#### Text section ####

A time domain reflectometer (TDR) is a useful tool to have for finding faults in a wiring harness. However, they don’t come cheap, putting them out of reach for many shadetree mechanics that like to work on their own cars. However, [László SZŐKE] has been exploring a neat way to build a similar device on the cheap.
Typically, time domain reflectometry involves shooting a short electric pulse down a wire, and listening for how long it takes to bounce back. The time depends on the length of the wire, so it can be used to determine the location of a break in conductivity. Unfortunately, these pulses move so fast that very fast, very expensive hardware is needed to make these measurements.
[László’s] technique relies on lower-tech hardware. Instead of sending a very short pulse down a wire, his rig uses a cheap C-Media USB audio device to send a 4 kHz or 8 kHz sine wave instead. Then, by listening to the reflection and measuring the phase shift, it’s possible to detect the distance to the end of the wire (or a break along its length). Some supporting hardware is required for protection’s sake, and to tune the setup for measuring shorter or longer cabling. However, with some smart software processing, [László] states that it’s possible to measure down to 1 cm resolution.

#### Dataset entries ####

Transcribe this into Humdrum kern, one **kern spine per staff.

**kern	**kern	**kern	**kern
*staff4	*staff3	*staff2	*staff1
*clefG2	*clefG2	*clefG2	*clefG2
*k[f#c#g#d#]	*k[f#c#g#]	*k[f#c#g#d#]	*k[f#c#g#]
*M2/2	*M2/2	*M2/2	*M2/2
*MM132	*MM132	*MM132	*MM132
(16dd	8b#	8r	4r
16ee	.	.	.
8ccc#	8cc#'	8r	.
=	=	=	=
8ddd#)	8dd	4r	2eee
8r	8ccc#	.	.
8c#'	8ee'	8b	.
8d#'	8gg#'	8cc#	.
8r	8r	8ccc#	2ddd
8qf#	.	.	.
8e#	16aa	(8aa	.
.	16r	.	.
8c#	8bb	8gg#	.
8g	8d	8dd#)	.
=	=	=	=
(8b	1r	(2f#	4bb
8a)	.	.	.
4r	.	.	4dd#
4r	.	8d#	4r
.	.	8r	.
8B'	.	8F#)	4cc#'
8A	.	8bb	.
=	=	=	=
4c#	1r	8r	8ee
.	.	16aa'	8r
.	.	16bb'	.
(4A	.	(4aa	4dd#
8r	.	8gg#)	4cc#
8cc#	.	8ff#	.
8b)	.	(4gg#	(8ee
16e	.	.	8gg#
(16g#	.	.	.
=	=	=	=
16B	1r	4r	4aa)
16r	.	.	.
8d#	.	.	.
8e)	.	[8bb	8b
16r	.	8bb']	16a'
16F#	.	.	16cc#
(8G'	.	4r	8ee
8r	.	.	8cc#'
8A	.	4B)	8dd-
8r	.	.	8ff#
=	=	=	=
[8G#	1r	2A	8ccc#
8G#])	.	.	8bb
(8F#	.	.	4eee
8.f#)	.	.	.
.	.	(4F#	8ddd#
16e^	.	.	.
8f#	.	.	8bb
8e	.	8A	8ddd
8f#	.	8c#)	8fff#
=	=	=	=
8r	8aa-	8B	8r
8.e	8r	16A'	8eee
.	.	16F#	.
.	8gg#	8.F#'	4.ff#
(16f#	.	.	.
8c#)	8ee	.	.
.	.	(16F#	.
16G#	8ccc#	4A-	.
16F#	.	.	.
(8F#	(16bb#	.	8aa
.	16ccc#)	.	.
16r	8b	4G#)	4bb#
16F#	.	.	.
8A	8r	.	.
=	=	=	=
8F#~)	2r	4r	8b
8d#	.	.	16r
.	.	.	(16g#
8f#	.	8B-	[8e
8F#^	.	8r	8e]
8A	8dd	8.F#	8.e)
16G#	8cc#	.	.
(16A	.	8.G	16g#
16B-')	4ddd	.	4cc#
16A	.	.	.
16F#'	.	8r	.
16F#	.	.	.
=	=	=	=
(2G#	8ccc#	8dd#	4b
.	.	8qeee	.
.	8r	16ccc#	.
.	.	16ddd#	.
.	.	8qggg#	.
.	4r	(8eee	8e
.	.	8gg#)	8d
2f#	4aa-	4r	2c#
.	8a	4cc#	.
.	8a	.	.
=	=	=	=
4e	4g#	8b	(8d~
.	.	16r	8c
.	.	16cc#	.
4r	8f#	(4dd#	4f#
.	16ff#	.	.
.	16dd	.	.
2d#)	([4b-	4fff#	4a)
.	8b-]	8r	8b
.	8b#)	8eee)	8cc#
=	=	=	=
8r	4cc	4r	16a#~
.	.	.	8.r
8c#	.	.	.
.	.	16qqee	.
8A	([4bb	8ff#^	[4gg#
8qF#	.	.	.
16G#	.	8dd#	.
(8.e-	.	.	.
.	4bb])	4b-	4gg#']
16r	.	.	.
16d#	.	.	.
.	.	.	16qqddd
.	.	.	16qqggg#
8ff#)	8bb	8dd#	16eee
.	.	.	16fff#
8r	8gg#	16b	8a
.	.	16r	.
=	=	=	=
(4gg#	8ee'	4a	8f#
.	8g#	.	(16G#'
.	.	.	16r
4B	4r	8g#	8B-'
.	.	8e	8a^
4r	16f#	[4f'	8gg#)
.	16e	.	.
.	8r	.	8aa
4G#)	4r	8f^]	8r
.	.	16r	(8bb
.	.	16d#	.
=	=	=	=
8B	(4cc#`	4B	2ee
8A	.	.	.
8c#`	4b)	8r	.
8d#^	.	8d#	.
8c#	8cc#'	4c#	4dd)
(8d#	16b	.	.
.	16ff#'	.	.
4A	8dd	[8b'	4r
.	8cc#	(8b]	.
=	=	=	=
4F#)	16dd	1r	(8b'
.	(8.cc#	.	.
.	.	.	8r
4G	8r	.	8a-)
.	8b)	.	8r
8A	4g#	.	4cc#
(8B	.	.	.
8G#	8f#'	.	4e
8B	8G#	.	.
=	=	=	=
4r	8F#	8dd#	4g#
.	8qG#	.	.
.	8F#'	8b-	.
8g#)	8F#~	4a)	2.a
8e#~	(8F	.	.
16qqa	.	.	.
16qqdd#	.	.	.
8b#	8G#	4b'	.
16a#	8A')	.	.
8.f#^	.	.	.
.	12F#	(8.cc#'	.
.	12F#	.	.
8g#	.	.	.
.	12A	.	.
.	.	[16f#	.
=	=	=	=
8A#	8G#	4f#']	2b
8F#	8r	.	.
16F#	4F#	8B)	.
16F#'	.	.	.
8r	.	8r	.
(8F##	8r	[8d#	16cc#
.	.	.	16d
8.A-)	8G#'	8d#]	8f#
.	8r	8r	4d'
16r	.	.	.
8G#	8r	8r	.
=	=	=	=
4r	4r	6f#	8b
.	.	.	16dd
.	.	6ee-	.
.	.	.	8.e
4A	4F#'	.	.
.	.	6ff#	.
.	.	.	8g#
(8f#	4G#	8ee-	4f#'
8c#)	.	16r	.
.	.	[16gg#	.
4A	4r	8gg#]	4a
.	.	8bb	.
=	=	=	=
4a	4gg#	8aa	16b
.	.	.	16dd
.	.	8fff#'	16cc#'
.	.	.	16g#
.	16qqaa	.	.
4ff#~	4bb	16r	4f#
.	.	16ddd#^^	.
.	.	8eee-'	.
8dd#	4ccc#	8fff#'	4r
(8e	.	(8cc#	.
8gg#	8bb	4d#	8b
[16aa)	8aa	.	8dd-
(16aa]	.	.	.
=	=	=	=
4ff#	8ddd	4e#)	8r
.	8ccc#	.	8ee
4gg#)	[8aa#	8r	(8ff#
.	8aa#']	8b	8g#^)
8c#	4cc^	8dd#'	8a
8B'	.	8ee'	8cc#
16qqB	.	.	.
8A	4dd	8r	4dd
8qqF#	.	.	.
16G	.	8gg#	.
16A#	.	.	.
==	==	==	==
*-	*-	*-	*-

####

What is required
In the reflectometer text, write out everything from "A time domain" down to "make these measurements.", word for word. You can set the lines aside.

Result below
A time domain reflectometer (TDR) is a useful tool to have for finding faults in a wiring harness. However, they don’t come cheap, putting them out of reach for many shadetree mechanics that like to work on their own cars. However, [László SZŐKE] has been exploring a neat way to build a similar device on the cheap.
Typically, time domain reflectometry involves shooting a short electric pulse down a wire, and listening for how long it takes to bounce back. The time depends on the length of the wire, so it can be used to determine the location of a break in conductivity. Unfortunately, these pulses move so fast that very fast, very expensive hardware is needed to make these measurements.